Assigned task -
Copy out the text of the records below word for word, leaving out the pictures.

(Records listed in a dataset)
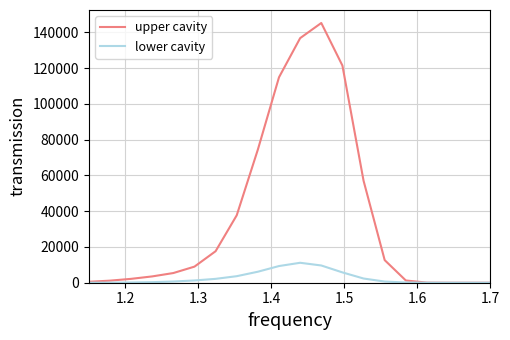

Which series has the largest range (max minus min)?

upper cavity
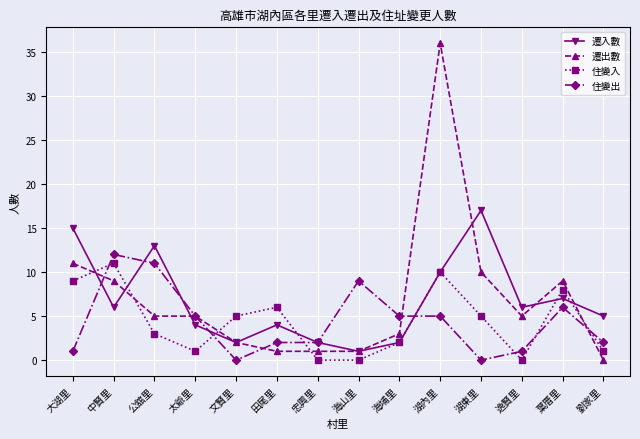

At which label is 住變出 closest to 6?

葉厝里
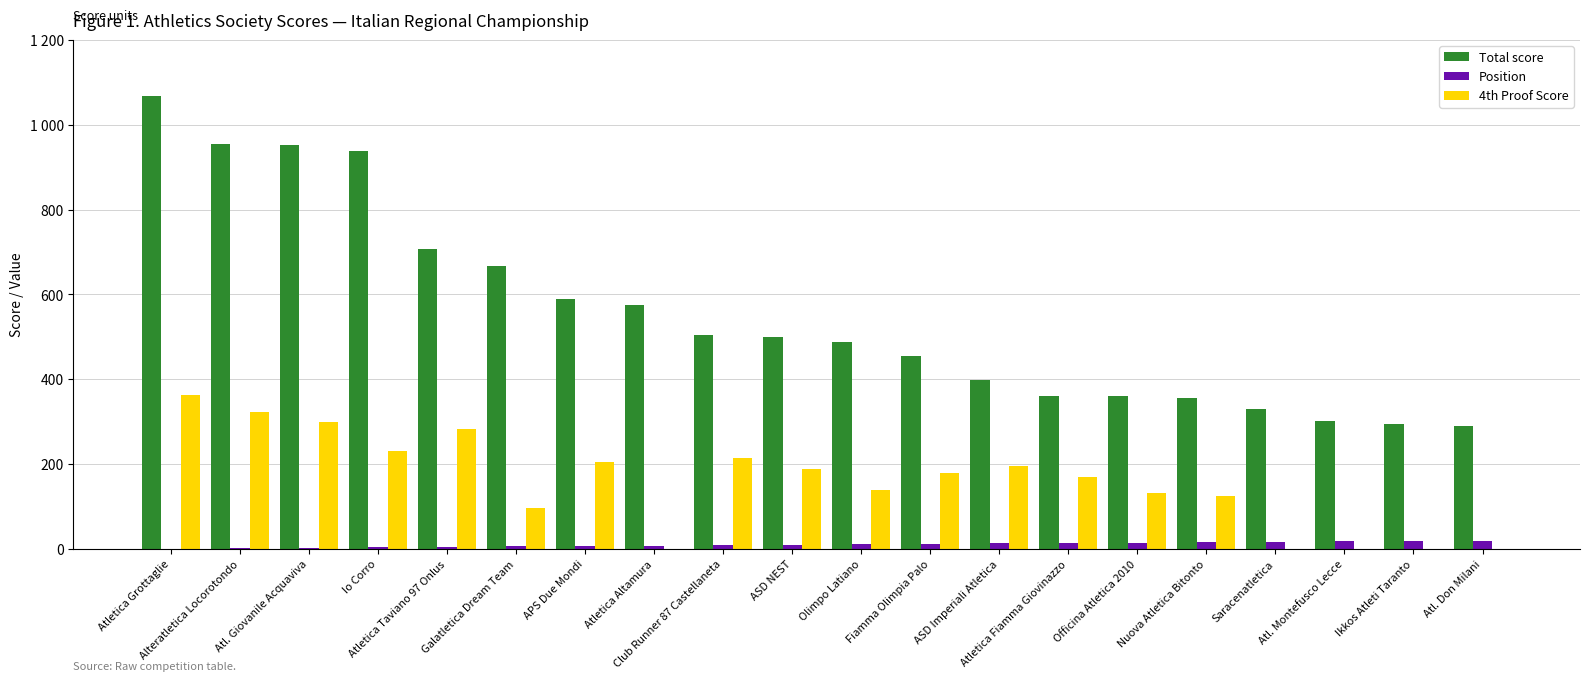

What is the total value across all series at Io Corro?

1174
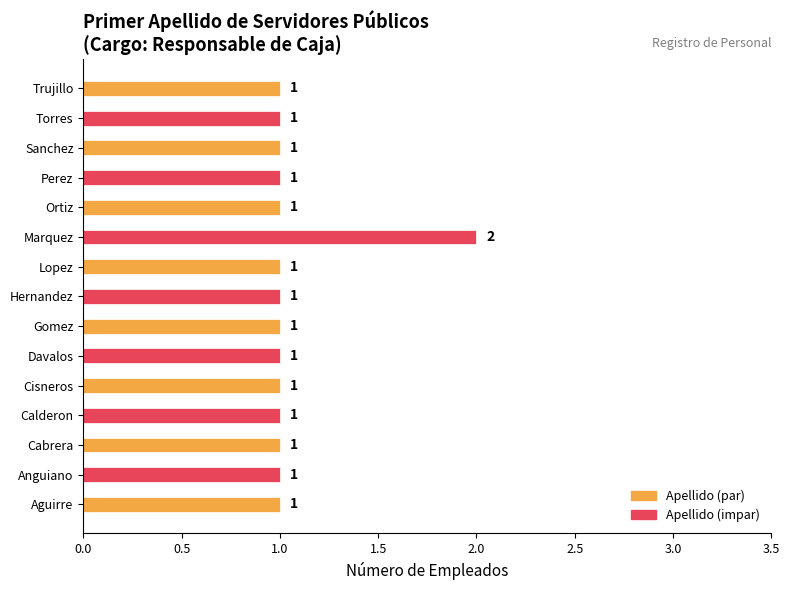

How many categories are shown in the chart?

15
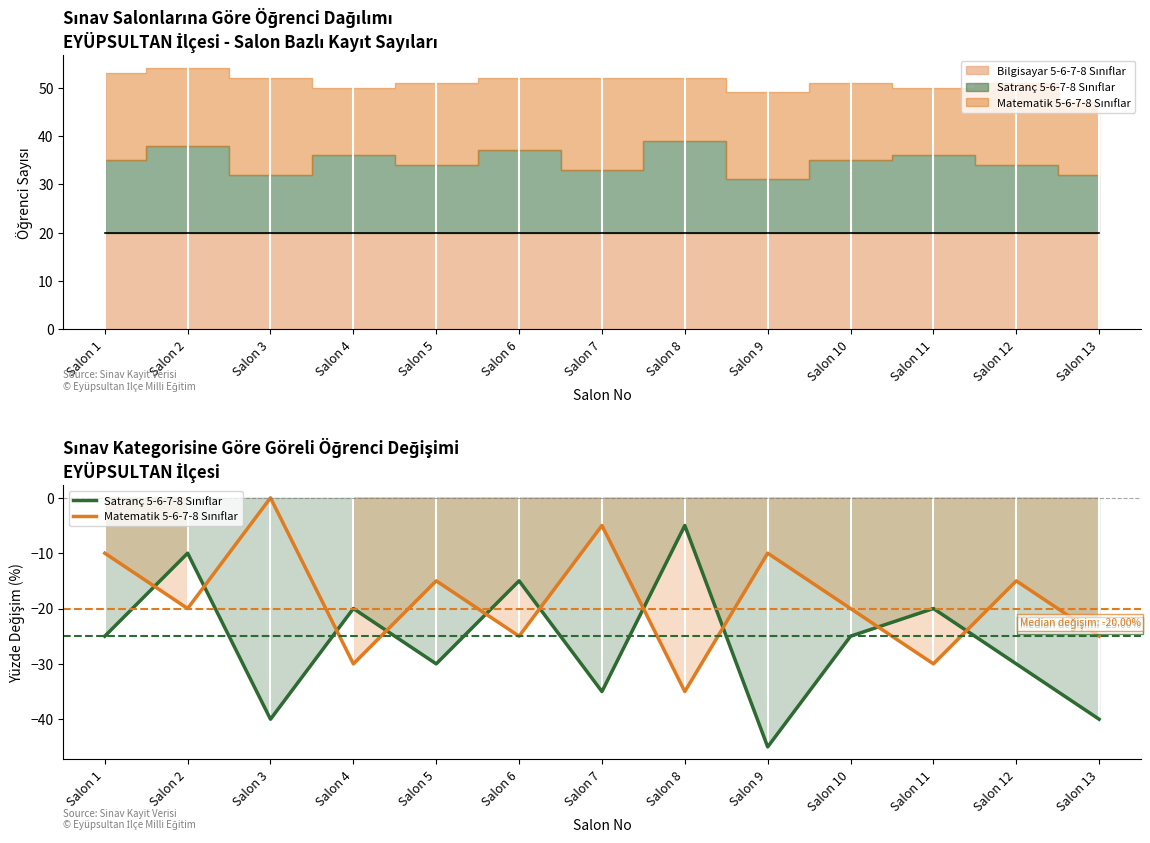

How many interior local peaks does the Satranç 5-6-7-8 Sınıflar series have?

5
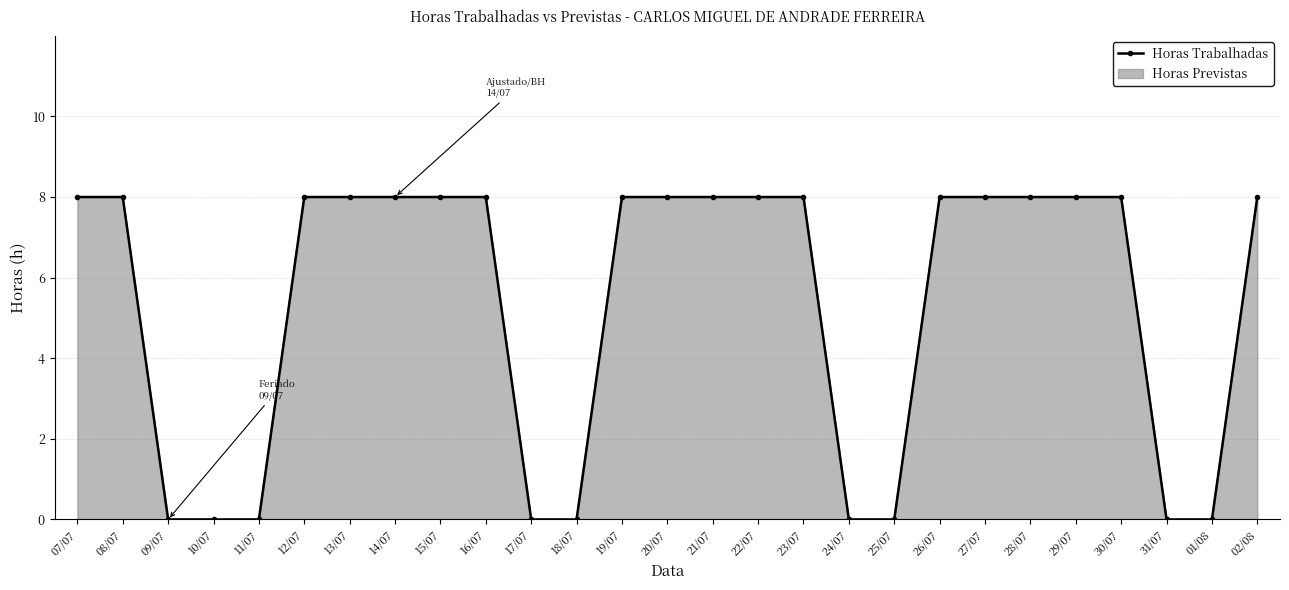

Reading right to left, what are all the values shown in this chart?

02/08=8	01/08=0	31/07=0	30/07=8	29/07=8	28/07=8	27/07=8	26/07=8	25/07=0	24/07=0	23/07=8	22/07=8	21/07=8	20/07=8	19/07=8	18/07=0	17/07=0	16/07=8	15/07=8	14/07=8	13/07=8	12/07=8	11/07=0	10/07=0	09/07=0	08/07=8	07/07=8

Result for this exercise -
Which series has the largest range (max minus min)?

upper cavity

At which label is 住變出 closest to 6?

葉厝里

What is the total value across all series at Io Corro?

1174

How many categories are shown in the chart?

15

How many interior local peaks does the Satranç 5-6-7-8 Sınıflar series have?

5

Reading right to left, what are all the values shown in this chart?

02/08=8	01/08=0	31/07=0	30/07=8	29/07=8	28/07=8	27/07=8	26/07=8	25/07=0	24/07=0	23/07=8	22/07=8	21/07=8	20/07=8	19/07=8	18/07=0	17/07=0	16/07=8	15/07=8	14/07=8	13/07=8	12/07=8	11/07=0	10/07=0	09/07=0	08/07=8	07/07=8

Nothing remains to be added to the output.